China’s economy of ‘great concern’ as annual political meeting to kick off

Connie Queline

China’s economy of ‘great concern’ as annual political meeting to kick off

BEIJING: China’s annual political conclave kicks off in Beijing on Monday, with officials saying the flagging economy and youth unemployment are of “great concern” as they lay out plans for the coming year.
Armed police and public security workers are ubiquitous on Beijing streets as thousands of delegates arrive for the beginning of the annual “Two Sessions” gatherings.
Proceedings kick off Monday at 3:00 pm (0700 GMT) with the opening ceremony of China’s People’s Political Consultative Conference (CPPCC) — attended by President Xi Jinping and other party top brass — which will last until Sunday March 10.
At a press conference, CPPCC spokesperson Liu Jieyi said that “economic topics are of great concern” to the body’s over two thousand members.

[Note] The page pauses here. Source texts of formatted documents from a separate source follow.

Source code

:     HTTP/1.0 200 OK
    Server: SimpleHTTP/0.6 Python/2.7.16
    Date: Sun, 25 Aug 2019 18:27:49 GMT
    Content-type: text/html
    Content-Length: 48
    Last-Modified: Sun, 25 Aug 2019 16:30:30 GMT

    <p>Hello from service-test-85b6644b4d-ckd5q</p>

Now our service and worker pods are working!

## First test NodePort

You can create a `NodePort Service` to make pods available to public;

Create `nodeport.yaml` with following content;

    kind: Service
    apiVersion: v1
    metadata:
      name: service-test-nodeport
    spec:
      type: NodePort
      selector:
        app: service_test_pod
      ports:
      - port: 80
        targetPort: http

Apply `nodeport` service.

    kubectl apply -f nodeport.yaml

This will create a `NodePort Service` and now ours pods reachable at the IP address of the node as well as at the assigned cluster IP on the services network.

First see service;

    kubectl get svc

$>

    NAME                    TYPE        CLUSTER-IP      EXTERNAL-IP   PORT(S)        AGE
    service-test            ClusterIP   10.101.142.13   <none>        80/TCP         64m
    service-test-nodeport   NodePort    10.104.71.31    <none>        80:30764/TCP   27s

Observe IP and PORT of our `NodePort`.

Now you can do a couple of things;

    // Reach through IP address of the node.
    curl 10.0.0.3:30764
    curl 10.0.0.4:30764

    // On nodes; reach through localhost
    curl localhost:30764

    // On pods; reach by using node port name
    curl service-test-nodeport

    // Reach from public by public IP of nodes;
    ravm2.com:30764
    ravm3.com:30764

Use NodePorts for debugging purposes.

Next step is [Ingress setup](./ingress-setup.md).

So, too, he said Sunday, was “the employment of young people, especially fresh graduates”, with youth unemployment officially at around 15 percent at the end of 2023, after the statistics bureau adjusted its calculation methods.
Monday’s CPPCC is relatively low-stakes compared to the near-simultaneous gathering of the country’s legislature, the National People’s Congress.

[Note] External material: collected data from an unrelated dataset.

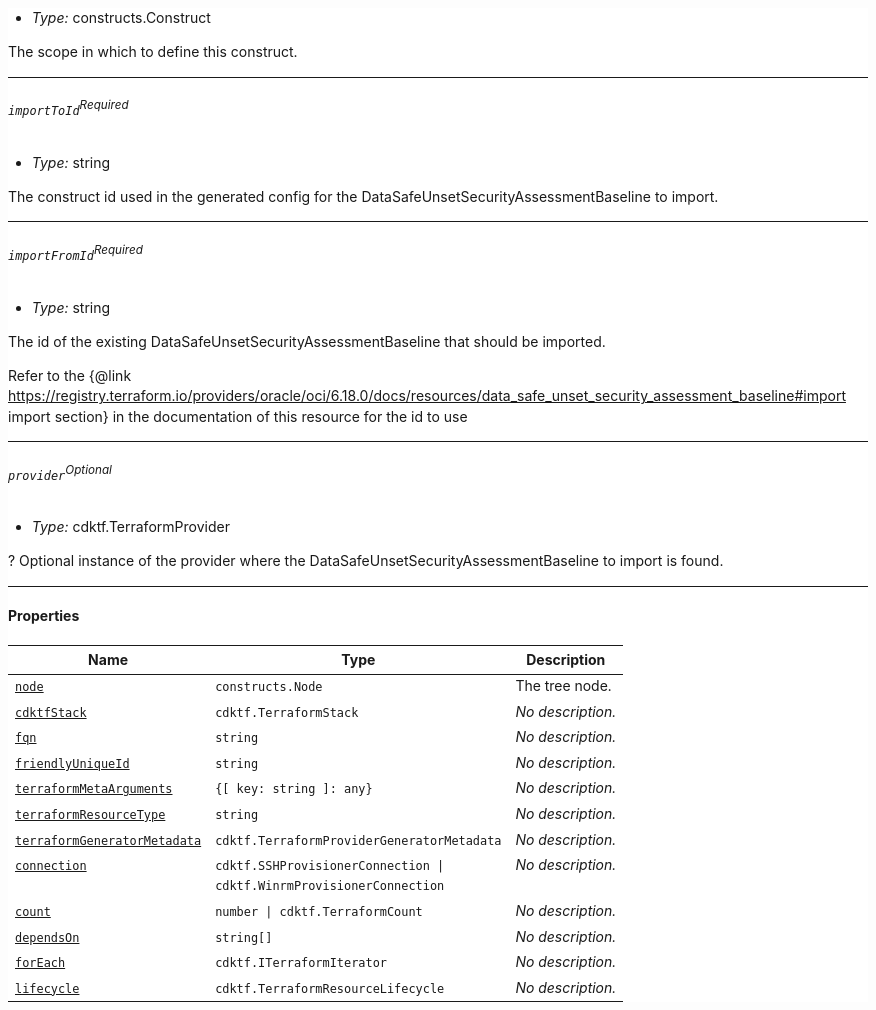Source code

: - *Type:* constructs.Construct

The scope in which to define this construct.

---

###### `importToId`<sup>Required</sup> <a name="importToId" id="rhizo-co-terraform-provider-oci.dataSafeUnsetSecurityAssessmentBaseline.DataSafeUnsetSecurityAssessmentBaseline.generateConfigForImport.parameter.importToId"></a>

- *Type:* string

The construct id used in the generated config for the DataSafeUnsetSecurityAssessmentBaseline to import.

---

###### `importFromId`<sup>Required</sup> <a name="importFromId" id="rhizo-co-terraform-provider-oci.dataSafeUnsetSecurityAssessmentBaseline.DataSafeUnsetSecurityAssessmentBaseline.generateConfigForImport.parameter.importFromId"></a>

- *Type:* string

The id of the existing DataSafeUnsetSecurityAssessmentBaseline that should be imported.

Refer to the {@link https://registry.terraform.io/providers/oracle/oci/6.18.0/docs/resources/data_safe_unset_security_assessment_baseline#import import section} in the documentation of this resource for the id to use

---

###### `provider`<sup>Optional</sup> <a name="provider" id="rhizo-co-terraform-provider-oci.dataSafeUnsetSecurityAssessmentBaseline.DataSafeUnsetSecurityAssessmentBaseline.generateConfigForImport.parameter.provider"></a>

- *Type:* cdktf.TerraformProvider

? Optional instance of the provider where the DataSafeUnsetSecurityAssessmentBaseline to import is found.

---

#### Properties <a name="Properties" id="Properties"></a>

| **Name** | **Type** | **Description** |
| --- | --- | --- |
| <code><a href="#rhizo-co-terraform-provider-oci.dataSafeUnsetSecurityAssessmentBaseline.DataSafeUnsetSecurityAssessmentBaseline.property.node">node</a></code> | <code>constructs.Node</code> | The tree node. |
| <code><a href="#rhizo-co-terraform-provider-oci.dataSafeUnsetSecurityAssessmentBaseline.DataSafeUnsetSecurityAssessmentBaseline.property.cdktfStack">cdktfStack</a></code> | <code>cdktf.TerraformStack</code> | *No description.* |
| <code><a href="#rhizo-co-terraform-provider-oci.dataSafeUnsetSecurityAssessmentBaseline.DataSafeUnsetSecurityAssessmentBaseline.property.fqn">fqn</a></code> | <code>string</code> | *No description.* |
| <code><a href="#rhizo-co-terraform-provider-oci.dataSafeUnsetSecurityAssessmentBaseline.DataSafeUnsetSecurityAssessmentBaseline.property.friendlyUniqueId">friendlyUniqueId</a></code> | <code>string</code> | *No description.* |
| <code><a href="#rhizo-co-terraform-provider-oci.dataSafeUnsetSecurityAssessmentBaseline.DataSafeUnsetSecurityAssessmentBaseline.property.terraformMetaArguments">terraformMetaArguments</a></code> | <code>{[ key: string ]: any}</code> | *No description.* |
| <code><a href="#rhizo-co-terraform-provider-oci.dataSafeUnsetSecurityAssessmentBaseline.DataSafeUnsetSecurityAssessmentBaseline.property.terraformResourceType">terraformResourceType</a></code> | <code>string</code> | *No description.* |
| <code><a href="#rhizo-co-terraform-provider-oci.dataSafeUnsetSecurityAssessmentBaseline.DataSafeUnsetSecurityAssessmentBaseline.property.terraformGeneratorMetadata">terraformGeneratorMetadata</a></code> | <code>cdktf.TerraformProviderGeneratorMetadata</code> | *No description.* |
| <code><a href="#rhizo-co-terraform-provider-oci.dataSafeUnsetSecurityAssessmentBaseline.DataSafeUnsetSecurityAssessmentBaseline.property.connection">connection</a></code> | <code>cdktf.SSHProvisionerConnection \| cdktf.WinrmProvisionerConnection</code> | *No description.* |
| <code><a href="#rhizo-co-terraform-provider-oci.dataSafeUnsetSecurityAssessmentBaseline.DataSafeUnsetSecurityAssessmentBaseline.property.count">count</a></code> | <code>number \| cdktf.TerraformCount</code> | *No description.* |
| <code><a href="#rhizo-co-terraform-provider-oci.dataSafeUnsetSecurityAssessmentBaseline.DataSafeUnsetSecurityAssessmentBaseline.property.dependsOn">dependsOn</a></code> | <code>string[]</code> | *No description.* |
| <code><a href="#rhizo-co-terraform-provider-oci.dataSafeUnsetSecurityAssessmentBaseline.DataSafeUnsetSecurityAssessmentBaseline.property.forEach">forEach</a></code> | <code>cdktf.ITerraformIterator</code> | *No description.* |
| <code><a href="#rhizo-co-terraform-provider-oci.dataSafeUnsetSecurityAssessmentBaseline.DataSafeUnsetSecurityAssessmentBaseline.property.lifecycle">lifecycle</a></code> | <code>cdktf.TerraformResourceLifecycle</code> | *No description.* |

The NPC begins on Tuesday and runs until March 11, spokesperson Lou Qinjian told a press conference on Monday.
The meetings are not expected to see the unveiling of big-ticket bailouts that experts say are needed to stimulate China’s economy, which last year posted some of its lowest growth in decades.
But Lou on Monday struck a bullish tone, saying Beijing’s leaders had “ample confidence” that the economy would rebound.
“China has more favorable conditions than challenges in its economic development,” he insisted.
“The underlying trend of a rebound in the economy and long term growth remains unchanged,” he added.
China is instead set to double down on national security, with analysts expecting it to increase its military budget, second only to the United States.
Beijing revised a law dramatically expanding its definition of espionage last year and conducted raids on a string of big-name consulting, research and due diligence firms.
The legislature’s top body also approved a broad and vaguely worded revision to the country’s state secrets law in the run-up to the NPC.
“There will also be continued emphasis on security,” Lynette Ong, a professor at the University of Toronto, told AFP.
“I don’t expect any major policy change such as important structural reforms that will change the course of economic trajectory,” she added.
On paper, the NPC wields little actual power.
All major decisions will have been made weeks before in closed-door meetings of the Communist Party, far from the international media’s cameras.
But the topics that are up for discussion and the tone of the speeches allow for key insights into what’s keeping China’s rulers up at night, analysts say.
“Balancing security with the need to keep the economy ticking over while other issues are worked out is at the centre of policymaker’s minds,” said Diana Choyleva, chief economist at Enodo Economics.